::: Provided text :::

FINAL DECISION Activision Blizzard CEO Bobby Kotick leaves the Phillip Burton Federal Building and US Courthouse in San Francisco on Wednesday, June 28, 2023. Microsoft is defending the company’s proposed $69-billion takeover of video game maker Activision Blizzard as federal regulators seek to block the deal. AP PHOTO

“All of this is for a shooter video game,” said US District Judge Jacqueline Scott Corley, expressing a hint of exasperation about the nature of the dispute near the end of a five-day San Francisco court hearing Thursday. “We’re concerned about the competition for this one shooter video game.”

Microsoft has largely had the upper hand in the court proceedings that ended on Thursday, calling in its Chief Executive Officer (CEO) Satya Nadella and other executives, including longtime Activision Blizzard CEO Bobby Kotick, to testify in favor of the merger.

The Federal Trade Commission (FTC) has asked Corley to issue an injunction that would temporarily block Microsoft and Activision from closing the deal before the FTC’s in-house judge can review it in an August trial.

Both Microsoft and Activision have suggested that such a delay would effectively force them to abandon the deal they signed 17 months ago. Microsoft promised to pay a $3-billion breakup fee to Activision if the deal doesn’t close by July 18.

“The relief the FTC seeks is not only unprecedented but deal-killing,” said Microsoft’s lead attorney, Beth Wilkinson, in a final written defense filed on Thursday.

Corley has shown skepticism of the FTC’s arguments against the Activision deal, particularly on Thursday when she stopped the agency’s lead attorney during his closing arguments to ask him to pin down “exactly what is the harm” to consumers.

“Why don’t you sort of be a little bit more precise?” Corley asked. She added later: “It’s not the harm to Sony we care about. It’s the harm to the consumer.”

Sony, the deal’s most vocal opponent in the game industry, has told regulators that it fears Microsoft will deprive its dominant PlayStation game console of popular Activision franchises such as “Call of Duty” or offer a subpar version of those titles to drive gamers to desert PlayStation for Microsoft’s Xbox system.

Nadella, Kotick and other Microsoft witnesses sought to dispel those concerns this week, arguing that it was better for business to keep games like “Call of Duty” on multiple platforms and that pulling it from PlayStation would lead to a gamer backlash.

:::

**Problem to solve:**
Write the next few paragraphs of the news report on the Microsoft–Activision court hearing, starting after its last sentence.

::: Extracted information :::

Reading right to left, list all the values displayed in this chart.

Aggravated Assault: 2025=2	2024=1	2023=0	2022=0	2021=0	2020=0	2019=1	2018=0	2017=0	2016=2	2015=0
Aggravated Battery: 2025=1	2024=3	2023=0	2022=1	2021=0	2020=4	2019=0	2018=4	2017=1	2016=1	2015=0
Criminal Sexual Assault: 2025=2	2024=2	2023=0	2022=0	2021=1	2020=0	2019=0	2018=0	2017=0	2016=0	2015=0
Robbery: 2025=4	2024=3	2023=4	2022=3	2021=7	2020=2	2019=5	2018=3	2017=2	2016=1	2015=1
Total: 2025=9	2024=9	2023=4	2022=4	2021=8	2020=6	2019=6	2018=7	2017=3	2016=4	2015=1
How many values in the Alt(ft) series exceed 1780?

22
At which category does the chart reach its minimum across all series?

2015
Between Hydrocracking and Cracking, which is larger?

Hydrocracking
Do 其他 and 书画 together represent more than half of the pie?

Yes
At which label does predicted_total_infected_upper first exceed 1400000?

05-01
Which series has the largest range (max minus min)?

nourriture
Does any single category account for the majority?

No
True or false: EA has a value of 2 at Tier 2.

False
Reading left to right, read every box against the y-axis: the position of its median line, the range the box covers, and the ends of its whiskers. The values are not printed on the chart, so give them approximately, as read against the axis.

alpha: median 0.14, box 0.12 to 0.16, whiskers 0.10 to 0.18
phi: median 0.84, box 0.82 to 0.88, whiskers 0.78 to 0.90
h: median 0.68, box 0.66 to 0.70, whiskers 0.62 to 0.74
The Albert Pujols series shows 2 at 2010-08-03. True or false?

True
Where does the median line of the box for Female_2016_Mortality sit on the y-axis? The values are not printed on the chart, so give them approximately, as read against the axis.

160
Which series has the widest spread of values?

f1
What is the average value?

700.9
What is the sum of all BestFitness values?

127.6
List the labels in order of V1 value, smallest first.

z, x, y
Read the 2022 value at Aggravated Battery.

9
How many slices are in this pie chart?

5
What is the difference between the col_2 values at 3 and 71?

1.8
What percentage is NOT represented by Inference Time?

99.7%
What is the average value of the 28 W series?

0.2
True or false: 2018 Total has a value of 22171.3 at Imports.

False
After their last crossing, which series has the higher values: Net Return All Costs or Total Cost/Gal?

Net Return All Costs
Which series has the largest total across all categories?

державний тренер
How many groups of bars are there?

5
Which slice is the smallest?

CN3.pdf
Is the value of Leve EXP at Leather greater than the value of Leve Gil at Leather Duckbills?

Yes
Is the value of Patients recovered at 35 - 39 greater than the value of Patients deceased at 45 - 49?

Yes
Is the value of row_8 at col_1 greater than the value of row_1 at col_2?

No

:::

**Exercise answer:**
“The possibility of making ‘Call of Duty’ exclusive to Xbox was never assessed or discussed with me, nor was it even mentioned in any of the presentations to or discussions with the Board of Directors,” said Microsoft’s chief financial officer, Amy Hood, in written testimony filed before Thursday’s court session. Hood sat in the courtroom on Thursday but wasn’t asked to take the stand.

The FTC’s lead attorney in the case, James Weingarten, on Thursday sought to undercut Microsoft’s assertions that it did not care much about making games exclusive. Weingarten grilled a financial executive at Microsoft’s Xbox division about the company’s internal strategy discussions for the Activision Blizzard acquisition as well as its 2021 purchase of another top game-maker, ZeniMax, for $7.5 billion.

Xbox’s chief financial officer, Tim Stuart, was asked about the stir he caused when he told an investor conference in 2020 after the ZeniMax deal was first announced that Microsoft’s long-run plan was to differentiate its platform by making its games “either first or better or best.”

Stuart confirmed there were internal discussions about how a drop in sales from making games exclusive to Xbox could be offset by the money made from selling more Xbox consoles and subscriptions to Microsoft’s Game Pass monthly subscription service.

Microsoft has since made some of ZeniMax’s games, such as the upcoming release “Starfield,” exclusive to Xbox. But in response to concerns about the Activision deal, Microsoft offered to make binding deals to keep “Call of Duty” on other platforms for at least 10 years. Nintendo agreed to such a deal for its Switch console, while Sony has rebuffed it.

Both Microsoft and the FTC made their closing arguments on Thursday. Corley did not say when she would issue the ruling but said she was mindful of the timeliness of the case.